When she was 16, Carmilla Black's left arm flared up with deadly toxins, killing her prom date instantly. Terrified, she fled, leaving behind her adoptive parents, the only family she ever knew. She comes out of exile three years later when she learns they have been murdered. Among their personal effects, she finds her real birth certificate-- including her birth mother's name. She travels to the South Asian nation of Madripoor, where she was born, in hopes of finding some answers about her fatal sting and what her mother's been up to-- after being recruited by the multinational counterterrorism force SHIELD to do so.

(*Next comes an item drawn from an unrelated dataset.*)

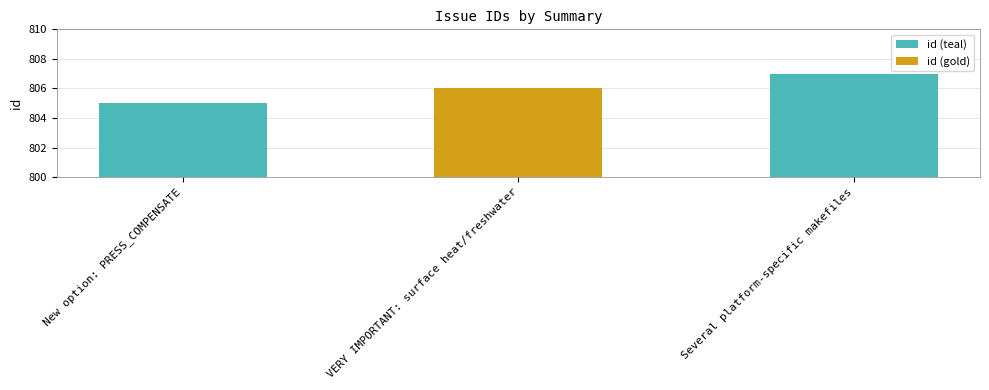

What is the value of the 2nd bar from the left?

806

A great espionage adventure with a splash of superpowers! The spy thriller story deftly intertwines with Carmilla's own quest to make sense of her powers and her personal tragedies to build towards the big reveal of the reason for her existence. Her hesitant romance with fellow tourist Troy is very cute, even though she has trouble trusting him-- due in no small part to her SHIELD handlers' paranoia over who he is and why he is interested in her (but that's not to say he's not hiding something...) In fact, Van Lente handles all of her trust issues very believably, whether she's questioning Troy's intentions or even SHIELD's true purpose; it is very clear that Carmilla wants someone to trust, but she's been too hurt to do it easily. The art is crisp, clean and easy to follow. Kirk is especially good at facial expressions-- even when Carmilla's face is half-covered by her mask, her emotions are clearly expressed in her eyes.

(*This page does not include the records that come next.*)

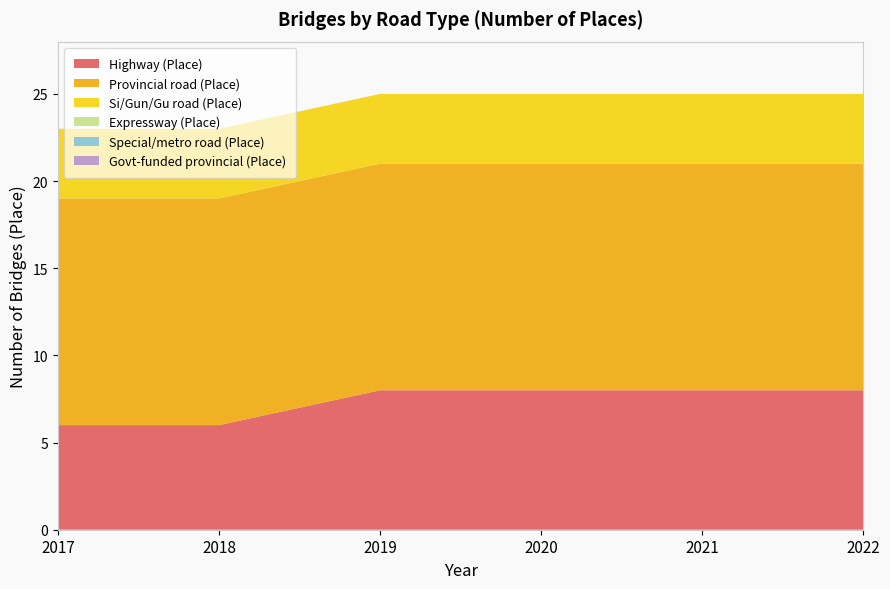

Reading left to right, list all the values displayed in this chart.

Highway (Place): 2017=6	2018=6	2019=8	2020=8	2021=8	2022=8
Provincial road (Place): 2017=13	2018=13	2019=13	2020=13	2021=13	2022=13
Si/Gun/Gu road (Place): 2017=4	2018=4	2019=4	2020=4	2021=4	2022=4
Expressway (Place): 2017=0	2018=0	2019=0	2020=0	2021=0	2022=0
Special/metro road (Place): 2017=0	2018=0	2019=0	2020=0	2021=0	2022=0
Govt-funded provincial (Place): 2017=0	2018=0	2019=0	2020=0	2021=0	2022=0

One pretty major complaint, though-- an over-arching question of the book is who killed her adoptive parents and why is never answered outright. Plenty of theories are put forward and fingers are pointed, but it's never definitively answered. As far as I can tell, they planned on writing more and making it a series, but it got canceled for one reason or another. It's frustrating, but it's not really a deal-breaker for an otherwise very enjoyable story.
You can read the first 11 pages here, and read what Van Lente had planned for future volumes!

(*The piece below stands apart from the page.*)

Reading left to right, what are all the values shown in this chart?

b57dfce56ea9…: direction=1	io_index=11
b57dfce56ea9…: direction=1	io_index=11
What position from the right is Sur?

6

A young orphan's adopted parents are murdered, forcing her into a world of terrorists, spies, and superheroes, where she confronts her real mother--a terrorist super-scientist. It's all extremely hackneyed, but it's plagued by worse problems: the main character's powers make no sense, even though they try really hard to say some science-y things; she complains about her scandalous outfit* but she keeps wearing it when the action starts; she tells us early on that she has no fight training, but proceeds to beat up hundreds of villains, including a team of people just like her who are trained, and by the end of the book she's jumping a motorcycle onto the top of a moving train! If it was really amazing, maybe I could overlook all the silliness. But no, there's not really much here to recommend.
*The response is particularly hilarious: "it's bulletproof!" Except for your midsection, which is uncovered. I guess there's no reason it would need to be bulletproof. [Then before that issue is even over--yep, stabbed in the midsection, where there's no armor. I guess it's good your arms and lower jaw are bulletproof, though. As long as no one shoots your torso, you'll be fine.]
Although this starts from volume seven, it sums up those volumes quite nicely, so that you don't feel like you missed anything. Carmilla is a young woman who seeks to find out who she is. Not only that, but her troublesome power has caused her only grief, and as events happen she learns to accept them, and herself. She is bold, and thinks for herself, and makes a great dark heroine. The story is aimed at discovering her past, and her new place in the world, whether that be with A.I.M or S.H.I.E.L.D is up to her to decide.